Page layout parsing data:
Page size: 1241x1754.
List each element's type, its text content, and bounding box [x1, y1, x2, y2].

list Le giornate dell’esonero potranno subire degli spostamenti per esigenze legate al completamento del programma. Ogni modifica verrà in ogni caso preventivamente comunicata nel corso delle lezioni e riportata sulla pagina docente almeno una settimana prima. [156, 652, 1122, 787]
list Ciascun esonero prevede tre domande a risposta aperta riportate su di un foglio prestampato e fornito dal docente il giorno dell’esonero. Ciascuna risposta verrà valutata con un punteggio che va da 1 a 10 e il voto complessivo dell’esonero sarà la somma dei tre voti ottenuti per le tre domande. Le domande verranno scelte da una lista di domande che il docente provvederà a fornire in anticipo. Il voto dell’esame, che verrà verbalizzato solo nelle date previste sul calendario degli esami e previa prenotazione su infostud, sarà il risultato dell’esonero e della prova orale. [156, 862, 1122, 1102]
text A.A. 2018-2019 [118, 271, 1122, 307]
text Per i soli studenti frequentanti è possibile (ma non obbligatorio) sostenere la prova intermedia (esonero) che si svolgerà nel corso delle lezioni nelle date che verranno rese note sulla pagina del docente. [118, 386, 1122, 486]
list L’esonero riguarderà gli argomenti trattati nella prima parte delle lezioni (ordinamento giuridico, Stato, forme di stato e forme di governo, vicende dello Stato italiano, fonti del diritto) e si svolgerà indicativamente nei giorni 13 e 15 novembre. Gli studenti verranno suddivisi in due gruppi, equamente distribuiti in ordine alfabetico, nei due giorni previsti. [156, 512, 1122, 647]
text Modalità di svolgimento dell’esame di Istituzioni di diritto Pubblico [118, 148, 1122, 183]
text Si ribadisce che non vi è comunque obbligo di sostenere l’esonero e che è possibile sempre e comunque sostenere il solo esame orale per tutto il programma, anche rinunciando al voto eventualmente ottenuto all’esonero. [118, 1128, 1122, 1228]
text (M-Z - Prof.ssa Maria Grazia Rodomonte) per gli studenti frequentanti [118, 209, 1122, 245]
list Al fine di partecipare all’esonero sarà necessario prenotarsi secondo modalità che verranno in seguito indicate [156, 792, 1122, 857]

● Task details
Each of the records should be written out precisely as given.

● Solution
Page size: 1241x1754.
List each element's type, its text content, and bounding box [x1, y1, x2, y2].

list Le giornate dell’esonero potranno subire degli spostamenti per esigenze legate al completamento del programma. Ogni modifica verrà in ogni caso preventivamente comunicata nel corso delle lezioni e riportata sulla pagina docente almeno una settimana prima. [156, 652, 1122, 787]
list Ciascun esonero prevede tre domande a risposta aperta riportate su di un foglio prestampato e fornito dal docente il giorno dell’esonero. Ciascuna risposta verrà valutata con un punteggio che va da 1 a 10 e il voto complessivo dell’esonero sarà la somma dei tre voti ottenuti per le tre domande. Le domande verranno scelte da una lista di domande che il docente provvederà a fornire in anticipo. Il voto dell’esame, che verrà verbalizzato solo nelle date previste sul calendario degli esami e previa prenotazione su infostud, sarà il risultato dell’esonero e della prova orale. [156, 862, 1122, 1102]
text A.A. 2018-2019 [118, 271, 1122, 307]
text Per i soli studenti frequentanti è possibile (ma non obbligatorio) sostenere la prova intermedia (esonero) che si svolgerà nel corso delle lezioni nelle date che verranno rese note sulla pagina del docente. [118, 386, 1122, 486]
list L’esonero riguarderà gli argomenti trattati nella prima parte delle lezioni (ordinamento giuridico, Stato, forme di stato e forme di governo, vicende dello Stato italiano, fonti del diritto) e si svolgerà indicativamente nei giorni 13 e 15 novembre. Gli studenti verranno suddivisi in due gruppi, equamente distribuiti in ordine alfabetico, nei due giorni previsti. [156, 512, 1122, 647]
text Modalità di svolgimento dell’esame di Istituzioni di diritto Pubblico [118, 148, 1122, 183]
text Si ribadisce che non vi è comunque obbligo di sostenere l’esonero e che è possibile sempre e comunque sostenere il solo esame orale per tutto il programma, anche rinunciando al voto eventualmente ottenuto all’esonero. [118, 1128, 1122, 1228]
text (M-Z - Prof.ssa Maria Grazia Rodomonte) per gli studenti frequentanti [118, 209, 1122, 245]
list Al fine di partecipare all’esonero sarà necessario prenotarsi secondo modalità che verranno in seguito indicate [156, 792, 1122, 857]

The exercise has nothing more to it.